O segundo obstáculo destacado por Dasgupta é o financiamento. Sem instrumentos dedicados, a inovação no setor energético tende a avançar lentamente. Ele defende que bancos públicos e instituições financeiras organizem estratégias claras para financiar projetos de energia renovável e tecnologias associadas. Sem isso, transpor a barreira que separa a pesquisa da aplicação industrial se torna improvável.
A transição energética, contudo, não é apenas tecnológica. Também é social. Harald Winkler, da Universidade de Cape Town, alertou que descarbonizar sem incluir comunidades locais significa perder o sentido da própria transição. Para ele, justiça climática é condição de legitimidade: só haverá avanço se as populações afetadas participarem da definição de seus próprios futuros energéticos.
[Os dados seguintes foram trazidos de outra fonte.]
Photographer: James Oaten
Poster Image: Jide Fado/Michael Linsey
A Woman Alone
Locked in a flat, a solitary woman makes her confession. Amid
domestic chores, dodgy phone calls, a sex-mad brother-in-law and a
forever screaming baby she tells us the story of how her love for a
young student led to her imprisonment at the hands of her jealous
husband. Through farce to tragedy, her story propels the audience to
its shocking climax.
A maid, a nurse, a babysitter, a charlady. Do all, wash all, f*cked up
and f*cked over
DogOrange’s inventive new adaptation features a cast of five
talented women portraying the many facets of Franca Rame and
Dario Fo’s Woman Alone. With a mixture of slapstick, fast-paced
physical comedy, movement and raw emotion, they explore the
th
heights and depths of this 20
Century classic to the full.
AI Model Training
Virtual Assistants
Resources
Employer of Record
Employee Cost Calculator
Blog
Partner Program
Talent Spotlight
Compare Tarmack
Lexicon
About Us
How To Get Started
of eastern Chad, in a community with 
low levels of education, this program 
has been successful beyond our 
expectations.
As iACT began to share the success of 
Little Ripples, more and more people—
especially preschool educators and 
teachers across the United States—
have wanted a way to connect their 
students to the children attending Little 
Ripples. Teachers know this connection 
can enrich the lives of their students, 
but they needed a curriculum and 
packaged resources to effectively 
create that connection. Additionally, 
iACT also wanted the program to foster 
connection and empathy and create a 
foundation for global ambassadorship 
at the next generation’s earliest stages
Essa compreensão ecoa o posicionamento de Thiago Barral, ex-secretário nacional no Ministério de Minas e Energia. Ele lembrou que países em desenvolvimento precisam construir seus próprios cenários de emissões líquidas zero. Não basta replicar modelos estrangeiros; é necessário compreender realidades específicas de território, indústria, matriz elétrica e desigualdades sociais. Só assim a cooperação Sul-Sul poderá produzir estratégias consistentes.
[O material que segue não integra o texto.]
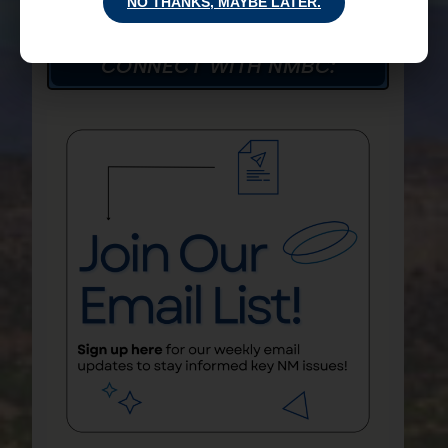
NO THANKS, MAYBE LATER.
CONNECT WITH NMBC: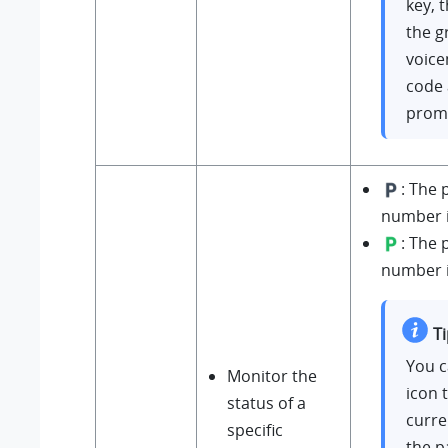
key, 
the g
voice
code 
prom
: The 
number is
: The 
number i
Ti
You c
Monitor the
icon 
status of a
curre
specific
the p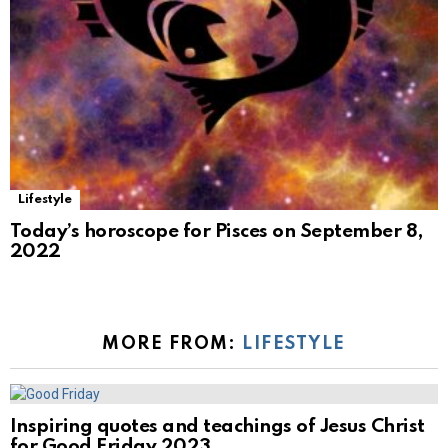
Lifestyle
Today’s horoscope for Pisces on September 8,
2022
MORE FROM:
LIFESTYLE
Inspiring quotes and teachings of Jesus Christ
for Good Friday 2023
A mesa foi mediada por Gilberto Jannuzzi, da Universidade Estadual de Campinas, que ressaltou o propósito central do encontro: aproximar países que possuem agendas convergentes e podem evoluir juntos na criação de tecnologias e modelos para a transição energética.
Ao final, o painel deixou claro que a transição energética não é apenas uma meta ambiental. É uma janela estratégica, talvez única, para que o Sul Global ocupe um novo lugar na economia mundial. Com recursos naturais abundantes, protagonismo científico crescente e capacidade industrial em expansão, esses países têm condições de moldar o futuro energético — desde que cooperem, planejem e invistam no potencial coletivo.